4. The judgment of conviction on the indictment charging indecent assault and
battery on a person over the age of fourteen years is reversed, the verdict is
set aside, and the case remanded for a new trial. On the indictment charging
assault and battery, the judgment of conviction and sentence imposed thereon
are vacated, the verdict is set aside, and the indictment is to be dismissed.
So ordered.
FOOTNOTES:
[1] Examination of the records that the prosecutor
furnished defense counsel before trial does not include any record that
references the October, 1996, sigmoidoscopy, or any
record that contains information that the complainant underwent a laparoscopy
in the weeks immediately preceding the alleged assaults. Prior to trial,
counsel for O'Connor had filed a motion, which was denied by a judge who was
not the trial judge, seeking "an opportunity to question the complainant
regarding . . . [t]he dates, locations, and names of physicians, psychologists,
rape counselors, or other care givers of any sources medical or psychological
who provided a diagnosis, treatment, care or counseling of the
complainant" because the Commonwealth "refused to disclose such
information even though it is non-privileged."

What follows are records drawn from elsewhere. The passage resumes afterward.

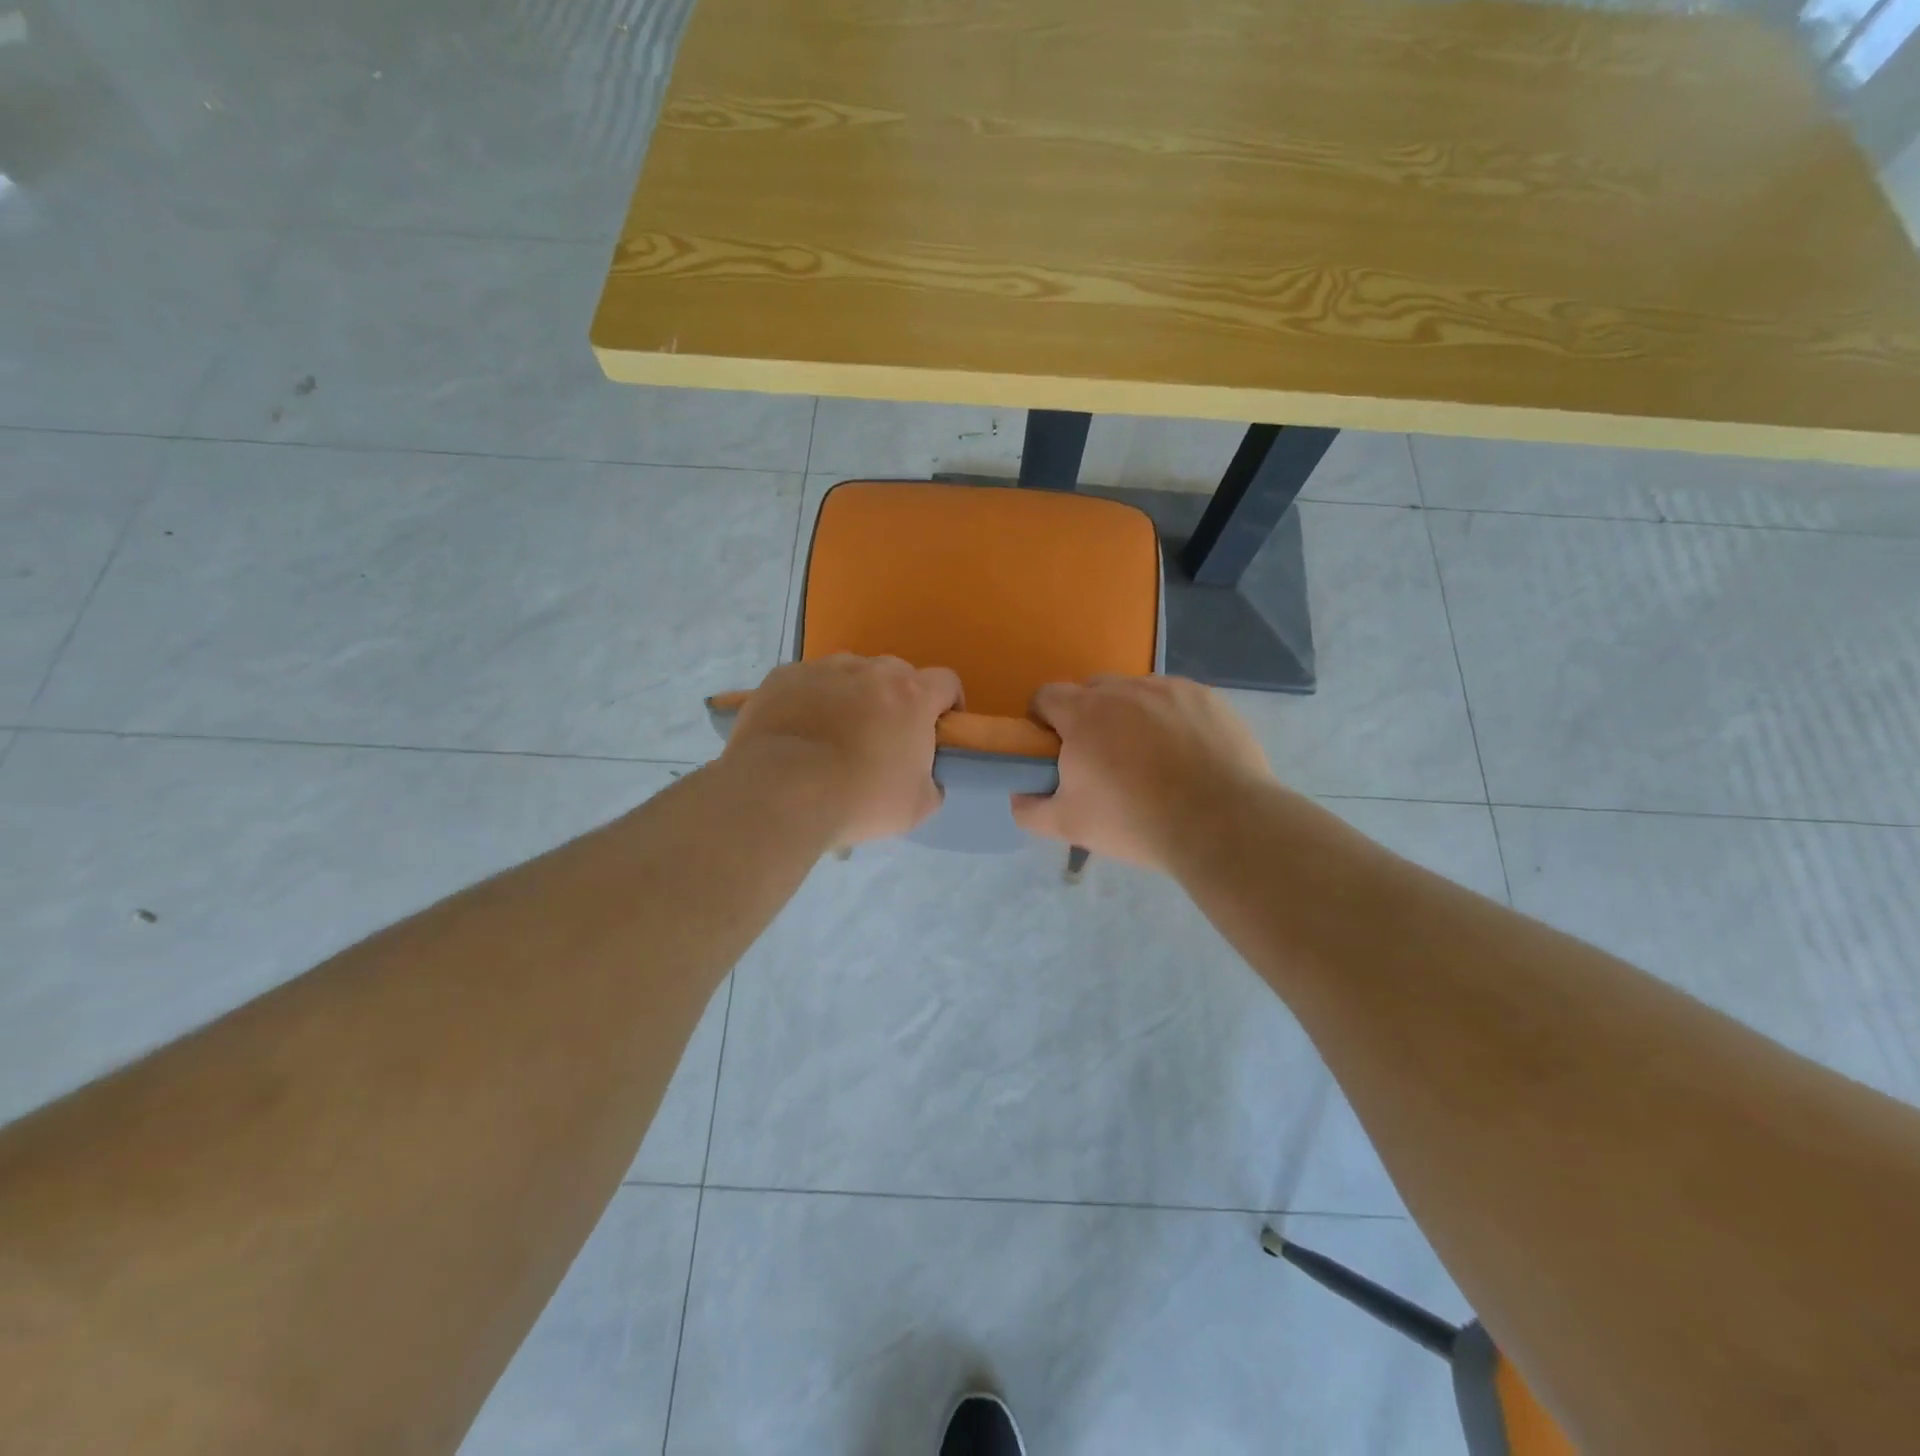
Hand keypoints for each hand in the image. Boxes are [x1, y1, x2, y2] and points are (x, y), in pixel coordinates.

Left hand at [723, 654, 962, 845]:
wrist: (781, 792)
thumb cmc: (860, 798)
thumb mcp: (916, 807)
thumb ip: (930, 783)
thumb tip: (925, 779)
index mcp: (911, 695)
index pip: (946, 682)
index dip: (947, 704)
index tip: (938, 729)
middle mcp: (870, 670)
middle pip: (895, 674)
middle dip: (896, 700)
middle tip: (883, 738)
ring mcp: (823, 669)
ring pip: (848, 674)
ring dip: (851, 696)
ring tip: (834, 734)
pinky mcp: (783, 678)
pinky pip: (806, 683)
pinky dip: (809, 701)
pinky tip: (798, 733)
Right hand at [1012, 675, 1272, 870]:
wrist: (1222, 824)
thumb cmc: (1134, 821)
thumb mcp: (1069, 825)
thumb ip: (1030, 809)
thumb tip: (1018, 795)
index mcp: (1085, 713)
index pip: (1046, 696)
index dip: (1042, 720)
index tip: (1053, 749)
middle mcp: (1126, 690)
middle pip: (1093, 691)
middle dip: (1088, 717)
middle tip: (1102, 759)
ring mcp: (1172, 690)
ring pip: (1137, 694)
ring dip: (1132, 716)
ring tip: (1150, 759)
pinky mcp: (1209, 699)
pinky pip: (1177, 700)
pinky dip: (1172, 720)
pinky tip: (1186, 755)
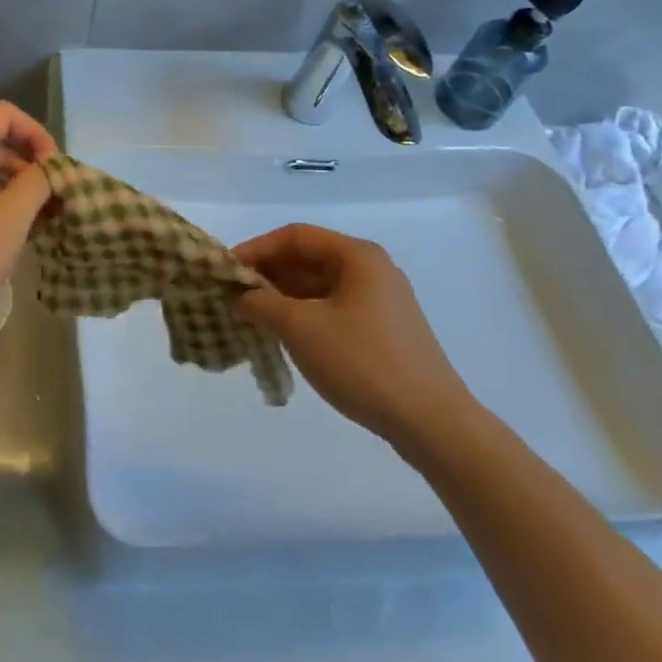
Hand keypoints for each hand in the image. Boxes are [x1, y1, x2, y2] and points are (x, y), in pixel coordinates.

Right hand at [233, 223, 477, 459]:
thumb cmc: (363, 363)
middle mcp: (372, 268)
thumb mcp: (302, 329)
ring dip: (286, 296)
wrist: (434, 424)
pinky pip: (336, 308)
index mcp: (357, 256)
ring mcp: (383, 301)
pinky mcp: (387, 330)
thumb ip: (263, 304)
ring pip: (322, 286)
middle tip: (236, 295)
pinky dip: (307, 315)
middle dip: (270, 274)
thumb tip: (240, 296)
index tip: (227, 271)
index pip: (295, 236)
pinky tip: (288, 336)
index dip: (257, 249)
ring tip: (255, 317)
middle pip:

[2] The defendant concedes, as he must, that the
subpoena for the complainant's hospital records was "overbroad because it
potentially encompassed records that may [have been] protected by . . . privileges." Although no fault can
be attributed to the defendant's trial counsel (O'Connor's trial counsel served
the subpoena), we point out that defense counsel should have raised the issue
concerning the unknown laparoscopy with the judge when its apparent relevance
first arose so that the matter could have been more expeditiously addressed.
[3] While the operative report notes that the
complainant "may need a laparoscopy," the remaining records from the
complainant's October, 1996, admission, including a discharge summary, state
that a laparoscopy should only be done if the complainant's pain persisted. The
hospital records contain an entry under past medical history that states that
the complainant "had a laparoscopy in March 1996 showing mild
endometriosis . . . [and] a laparoscopy in January 1996 to rule out ectopic pregnancy."
[4] The judge instructed
the jury as follows:
"[I]f by sleep or intoxication or drunkardness
[sic] or stupefication or unconsciousness or
helplessness a person is incapable of consenting, an act of sexual intercourse
natural or unnatural as previously defined for you occurring with that person
during such incapacity is without the valid consent of the incapacitated
person. In such cases, the amount of force required may be only that sufficient
to effectuate the act of intercourse."